**Data extract**:
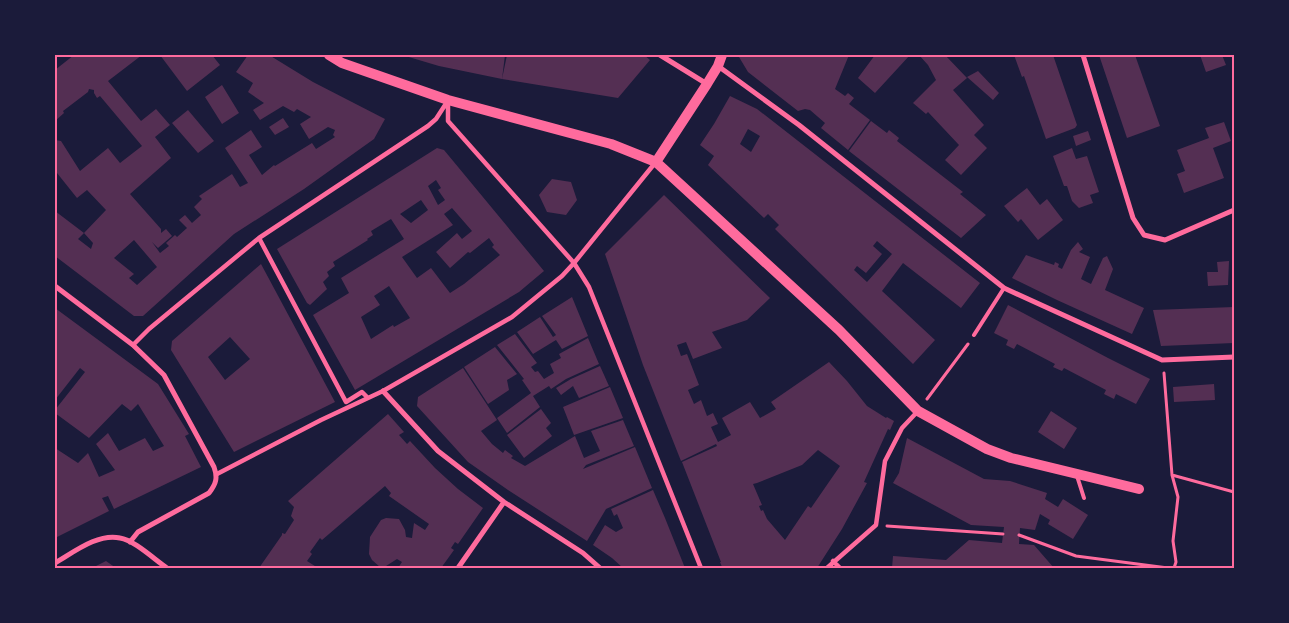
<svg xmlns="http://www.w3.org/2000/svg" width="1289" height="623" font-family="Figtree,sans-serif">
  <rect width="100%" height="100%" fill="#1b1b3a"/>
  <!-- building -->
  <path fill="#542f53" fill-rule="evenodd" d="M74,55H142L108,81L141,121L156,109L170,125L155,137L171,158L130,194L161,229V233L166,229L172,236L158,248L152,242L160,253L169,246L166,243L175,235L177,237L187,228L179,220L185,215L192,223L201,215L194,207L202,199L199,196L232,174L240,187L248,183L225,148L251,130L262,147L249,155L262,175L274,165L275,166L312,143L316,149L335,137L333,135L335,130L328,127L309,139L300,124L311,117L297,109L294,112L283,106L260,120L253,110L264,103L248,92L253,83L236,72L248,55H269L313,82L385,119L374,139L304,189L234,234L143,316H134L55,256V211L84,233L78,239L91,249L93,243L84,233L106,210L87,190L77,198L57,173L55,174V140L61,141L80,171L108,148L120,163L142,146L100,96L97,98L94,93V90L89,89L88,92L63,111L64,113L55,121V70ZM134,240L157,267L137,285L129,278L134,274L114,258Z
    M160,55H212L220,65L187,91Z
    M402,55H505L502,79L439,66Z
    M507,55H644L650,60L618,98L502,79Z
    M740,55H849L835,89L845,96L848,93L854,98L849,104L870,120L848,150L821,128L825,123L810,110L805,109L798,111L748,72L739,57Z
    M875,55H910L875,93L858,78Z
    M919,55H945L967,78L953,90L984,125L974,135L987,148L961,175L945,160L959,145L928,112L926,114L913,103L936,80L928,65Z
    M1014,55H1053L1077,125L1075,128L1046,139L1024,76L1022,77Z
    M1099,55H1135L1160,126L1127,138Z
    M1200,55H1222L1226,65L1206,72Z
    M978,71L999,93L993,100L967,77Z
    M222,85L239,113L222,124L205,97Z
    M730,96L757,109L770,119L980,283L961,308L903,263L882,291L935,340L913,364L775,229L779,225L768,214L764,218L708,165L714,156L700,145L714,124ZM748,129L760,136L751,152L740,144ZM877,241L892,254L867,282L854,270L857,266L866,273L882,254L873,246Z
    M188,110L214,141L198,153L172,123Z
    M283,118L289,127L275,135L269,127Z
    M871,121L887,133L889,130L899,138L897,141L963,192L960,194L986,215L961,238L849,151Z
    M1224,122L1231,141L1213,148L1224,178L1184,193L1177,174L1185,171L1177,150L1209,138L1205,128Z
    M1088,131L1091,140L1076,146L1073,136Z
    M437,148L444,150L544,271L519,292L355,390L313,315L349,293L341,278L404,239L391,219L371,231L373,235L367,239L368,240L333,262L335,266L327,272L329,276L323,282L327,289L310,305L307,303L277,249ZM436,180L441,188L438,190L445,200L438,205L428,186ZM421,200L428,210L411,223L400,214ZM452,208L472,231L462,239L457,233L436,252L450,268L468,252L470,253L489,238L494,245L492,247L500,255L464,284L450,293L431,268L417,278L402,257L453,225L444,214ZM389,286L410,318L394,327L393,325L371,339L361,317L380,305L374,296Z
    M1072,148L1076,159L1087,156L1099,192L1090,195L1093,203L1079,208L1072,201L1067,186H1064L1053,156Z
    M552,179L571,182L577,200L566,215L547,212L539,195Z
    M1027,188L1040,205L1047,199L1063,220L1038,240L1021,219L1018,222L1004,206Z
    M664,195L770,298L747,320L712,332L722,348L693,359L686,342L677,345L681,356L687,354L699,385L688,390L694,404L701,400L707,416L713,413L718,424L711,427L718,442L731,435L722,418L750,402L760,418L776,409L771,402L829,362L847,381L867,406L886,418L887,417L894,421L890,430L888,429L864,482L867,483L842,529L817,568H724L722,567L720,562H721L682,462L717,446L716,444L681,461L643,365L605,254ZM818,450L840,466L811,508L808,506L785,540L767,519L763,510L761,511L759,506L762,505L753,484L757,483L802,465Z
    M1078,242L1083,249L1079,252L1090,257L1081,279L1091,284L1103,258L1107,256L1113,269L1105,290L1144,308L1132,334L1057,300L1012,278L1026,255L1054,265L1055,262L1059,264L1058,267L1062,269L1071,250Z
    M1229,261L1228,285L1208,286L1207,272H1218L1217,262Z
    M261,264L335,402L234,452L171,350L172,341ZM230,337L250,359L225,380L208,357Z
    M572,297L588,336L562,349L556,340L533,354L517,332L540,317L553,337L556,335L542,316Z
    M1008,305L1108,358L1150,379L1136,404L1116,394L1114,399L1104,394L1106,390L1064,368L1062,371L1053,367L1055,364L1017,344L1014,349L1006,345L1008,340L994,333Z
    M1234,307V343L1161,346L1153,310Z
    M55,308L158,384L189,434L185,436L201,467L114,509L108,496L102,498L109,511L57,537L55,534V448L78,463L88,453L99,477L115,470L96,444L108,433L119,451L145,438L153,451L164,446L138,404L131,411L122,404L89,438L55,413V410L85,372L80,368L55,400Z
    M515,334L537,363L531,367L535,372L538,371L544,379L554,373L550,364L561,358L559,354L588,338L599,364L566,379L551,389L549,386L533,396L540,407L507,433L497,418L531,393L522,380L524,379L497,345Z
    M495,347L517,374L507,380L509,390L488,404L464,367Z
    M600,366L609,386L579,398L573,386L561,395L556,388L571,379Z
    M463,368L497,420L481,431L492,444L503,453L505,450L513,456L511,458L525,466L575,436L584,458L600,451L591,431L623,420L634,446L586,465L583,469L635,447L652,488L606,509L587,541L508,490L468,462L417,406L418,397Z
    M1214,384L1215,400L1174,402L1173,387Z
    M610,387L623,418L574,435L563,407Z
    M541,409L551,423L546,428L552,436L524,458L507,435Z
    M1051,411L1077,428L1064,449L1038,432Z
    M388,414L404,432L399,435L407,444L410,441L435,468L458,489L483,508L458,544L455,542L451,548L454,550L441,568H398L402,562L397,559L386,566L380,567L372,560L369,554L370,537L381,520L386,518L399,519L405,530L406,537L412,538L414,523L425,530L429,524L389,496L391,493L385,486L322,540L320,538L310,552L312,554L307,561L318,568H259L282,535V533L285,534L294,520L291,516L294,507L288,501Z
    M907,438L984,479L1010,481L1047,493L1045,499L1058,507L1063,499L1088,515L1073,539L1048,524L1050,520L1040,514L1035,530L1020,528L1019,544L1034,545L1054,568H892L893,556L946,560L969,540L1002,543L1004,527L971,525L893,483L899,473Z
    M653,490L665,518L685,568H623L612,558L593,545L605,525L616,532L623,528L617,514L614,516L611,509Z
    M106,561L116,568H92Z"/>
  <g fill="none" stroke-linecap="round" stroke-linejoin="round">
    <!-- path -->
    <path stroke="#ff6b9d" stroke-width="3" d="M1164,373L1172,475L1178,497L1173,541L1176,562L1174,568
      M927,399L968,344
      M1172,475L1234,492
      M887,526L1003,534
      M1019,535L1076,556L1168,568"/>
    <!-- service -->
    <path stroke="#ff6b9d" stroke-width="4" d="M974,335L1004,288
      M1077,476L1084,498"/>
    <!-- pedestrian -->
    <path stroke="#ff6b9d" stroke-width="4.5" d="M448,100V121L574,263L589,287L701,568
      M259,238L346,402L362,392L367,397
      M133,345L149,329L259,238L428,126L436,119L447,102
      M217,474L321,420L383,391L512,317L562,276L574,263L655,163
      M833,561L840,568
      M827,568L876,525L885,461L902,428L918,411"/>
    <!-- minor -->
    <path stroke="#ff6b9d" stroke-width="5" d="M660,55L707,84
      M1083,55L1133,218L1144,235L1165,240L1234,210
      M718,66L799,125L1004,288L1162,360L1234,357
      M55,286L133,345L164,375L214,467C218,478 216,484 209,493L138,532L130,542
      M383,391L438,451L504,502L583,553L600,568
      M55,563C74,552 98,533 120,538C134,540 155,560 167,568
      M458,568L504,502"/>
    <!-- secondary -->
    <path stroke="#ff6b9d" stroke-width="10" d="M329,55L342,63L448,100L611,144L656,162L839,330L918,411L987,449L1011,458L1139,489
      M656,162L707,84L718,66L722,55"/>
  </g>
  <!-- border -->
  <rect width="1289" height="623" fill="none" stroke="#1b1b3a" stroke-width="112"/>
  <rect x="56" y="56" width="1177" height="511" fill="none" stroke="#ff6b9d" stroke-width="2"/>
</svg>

**What to work on**:
Make an exact copy of every line from the one with "M718,66L799,125L1004,288L1162,360L1234,357" to the end of the data, with the first and last of those lines included.

**Written reply**:
      M718,66L799,125L1004,288L1162,360L1234,357
      M55,286L133,345L164,375L214,467C218,478 216,484 209,493L138,532L130,542
      M383,391L438,451L504,502L583,553L600,568
      M55,563C74,552 98,533 120,538C134,540 155,560 167,568
      M458,568L504,502"/>
    <!-- secondary -->
    <path stroke="#ff6b9d" stroke-width="10" d="M329,55L342,63L448,100L611,144L656,162L839,330L918,411L987,449L1011,458L1139,489
      M656,162L707,84L718,66L722,55"/>
  </g>
  <!-- border -->
  <rect width="1289" height="623" fill="none" stroke="#1b1b3a" stroke-width="112"/>
  <rect x="56" y="56" width="1177" height="511" fill="none" stroke="#ff6b9d" stroke-width="2"/>
</svg>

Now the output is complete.